Arras Film Festival : J’ai même rencontré des Tziganes heureux

A l’occasion de l’Arras Film Festival, découverte du classique yougoslave J’ai même rencontré des Tziganes heureux. Sorti en 1967, le film met en lumière une communauté souvent réduite aux pires caricatures malgré l’absence de représentation, les Tziganes.

Synopsis : De nombreux Tziganes vivent dans la vaste plaine de la Voïvodine, en Serbie, où ils exercent de petits métiers. Vivant de son commerce de plumes d’oie, Bora, jeune et insouciant, se veut libre mais il est marié à une femme plus âgée. Il rencontre Tissa une jeune sauvageonne, et s’éprend d’elle. Mais Mirta, beau-père de Tissa, déjà son rival en affaires, devient aussi son rival en amour.

Une histoire du cinéma

Présenté au festival de Cannes en 1967, le film d’Aleksandar Petrovic est le favori du président de son jury, Claude Lelouch. Ce dernier veut lui décerner la palme d’or. Mais des hommes importants de l’événement lui demandent de ne pas le faire : Antonioni et son Blow Up doivent avoir l’ultime prix, lui dit-on. Furieux, Lelouch démissionne. Il ne peut cautionner une telle demande. Mais il ne part pas sans aider le réalisateur : il prend en charge la distribution de son film. Aussi, pour éviter le scandale, l’œuvre de Petrovic gagna le Grand Prix.
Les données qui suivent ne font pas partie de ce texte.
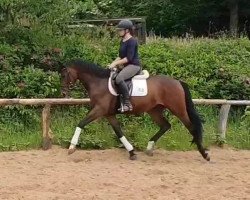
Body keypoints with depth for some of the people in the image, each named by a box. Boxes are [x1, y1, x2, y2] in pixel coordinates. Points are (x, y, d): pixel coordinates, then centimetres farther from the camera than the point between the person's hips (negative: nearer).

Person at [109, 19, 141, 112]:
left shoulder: (132, 41, -15)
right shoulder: (122, 41, 14)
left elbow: (129, 58, -21)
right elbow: (121, 56, 22)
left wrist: (115, 63, -19)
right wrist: (112, 64, 7)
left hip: (134, 65, -11)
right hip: (126, 66, 11)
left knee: (119, 78, -34)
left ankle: (127, 103, -34)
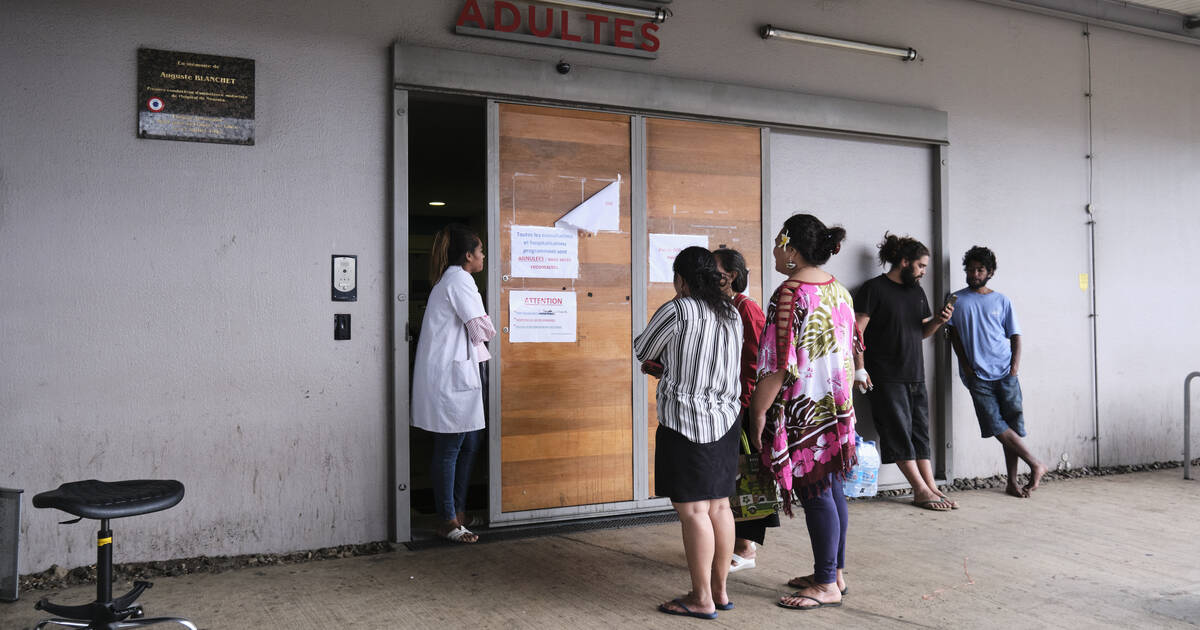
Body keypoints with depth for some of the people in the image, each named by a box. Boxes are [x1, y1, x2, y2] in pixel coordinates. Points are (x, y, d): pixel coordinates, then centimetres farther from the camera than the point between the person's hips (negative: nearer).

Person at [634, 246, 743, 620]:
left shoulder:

Cette année, J’ai même rencontré des Tziganes heureux a été mis à l’honneur lors du festival de Cannes. Projeté lors de l’événement dans les Cannes Classics, le long métrage est aujourd’hui célébré à l’Arras Film Festival.

« Manicheism out ! »

J’ai même rencontre des Tziganes heureux est violent, émouvant, amoral, beau, joyeux… Un film humain donc. Le docu-fiction d’Aleksandar Petrovic dresse un portrait sans concession de la communauté Tzigane. Le protagoniste principal, Bora, a déjà une femme mais qu’importe, il en veut une autre plus jeune, l’ancienne saura se taire. Le père de la jeune femme convoitée par le premier veut garder sa fille pour lui. Comprenez « pour lui » ainsi : il veut coucher avec elle. Leurs lieux de vie sont misérables : de la boue, partout ; des logements qui connaissent à peine le mot « isolation »… Malgré tout, Petrovic n’oublie pas le reste, soit leur quotidien qui se trouve aussi être drôlement absurde et joyeux.

Les Tziganes sont aussi exposés dans leur rapport à l’autre. Ils marchandent avec les yougoslaves qui les traitent avec respect malgré nombre de remarques associées aux préjugés de leur communauté.
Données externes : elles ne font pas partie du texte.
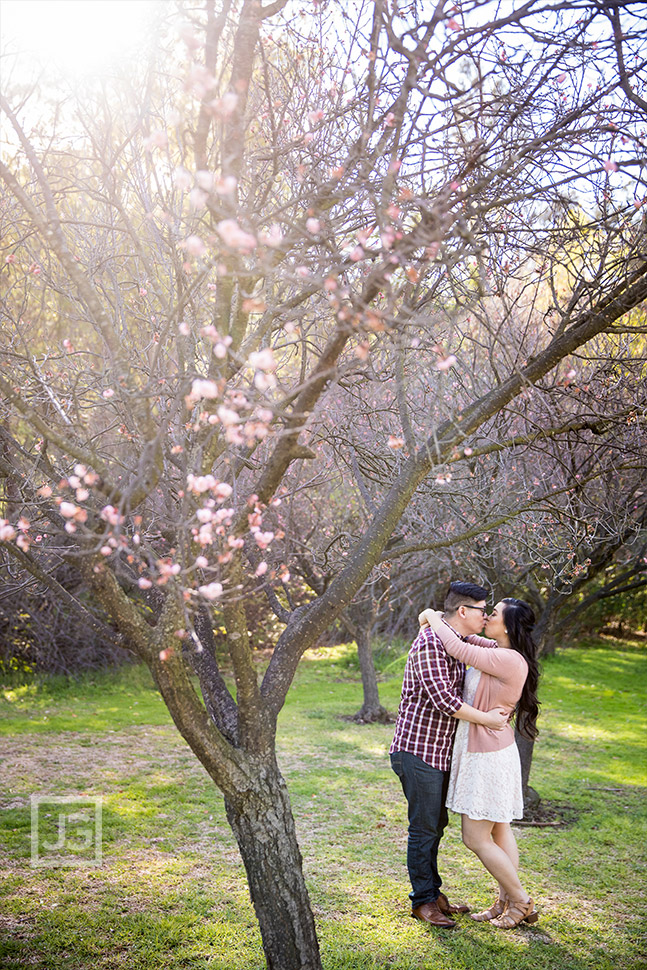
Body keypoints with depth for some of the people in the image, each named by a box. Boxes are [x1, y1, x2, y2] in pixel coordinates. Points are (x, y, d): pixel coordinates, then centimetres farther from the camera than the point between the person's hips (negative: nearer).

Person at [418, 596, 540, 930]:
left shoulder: (509, 660, -24)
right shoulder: (497, 651, 5)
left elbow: (458, 648, -26)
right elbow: (466, 636, 18)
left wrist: (433, 618, -11)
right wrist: (439, 618, 1)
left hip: (489, 757, -10)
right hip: (489, 752, 10)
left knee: (476, 838, 0)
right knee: (498, 830, 16)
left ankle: (521, 902, 13)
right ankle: (506, 901, 27)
Le commerce des plumes donne naissance à de beaux moments absurdes et drôles.

Un autre monde

Le film de Petrovic donne aussi une étrange sensation au spectateur, celle d’assister au récit d’un autre monde. Le spectateur pourra ainsi avoir le sentiment d’observer la fiction et les rites et coutumes d’un alter univers. Lelouch l’expliquait dans la vidéo d’introduction à la projection : tout semble insensé dans le film. Le personnage principal largue sur la route son achat de plumes et assiste ému à son spectacle blanc. Un prêtre devenu fou vend les matelas emplis de plumes d’oie de ses anciens confrères. Vulgaire, étrange, il ira jusqu’à prêter sa propre literie au couple qu’il vient à peine de marier dans des conditions tout aussi bizarres, cela afin que les mariés puissent accomplir l’acte sexuel. Le monde de J’ai même rencontré des Tziganes heureux permet à tous les extrêmes – et toutes les nuances – de co-exister. Bora a un autre rival dans le domaine de la vente de plume d’oie. Chacun, tel un mafieux, possède dix territoires. Les deux patrons boivent ensemble, et se lancent même dans une affaire. Leur accord est conclu au bar, autour de litres de mauvais vins. La dame du lieu se met alors à chanter, payée par le deuxième « parrain » qui demande au premier de ne pas la draguer. L’endroit devient alors festif, enivré par les plus simples plaisirs humains : notamment celui de chanter ensemble dans une ambiance évidente de joie et paix. Le protagoniste principal s’ouvre les mains, et verse son sang, comme s’il se donnait entièrement à la passion positive qui s’exerce ici. Ainsi Aleksandar Petrovic révèle ici que la communauté Tzigane – tant stigmatisée, moquée et exclue – est le cosmos de tous les possibles, de la joie extrême au plus maigre espoir présent dans la pire des misères.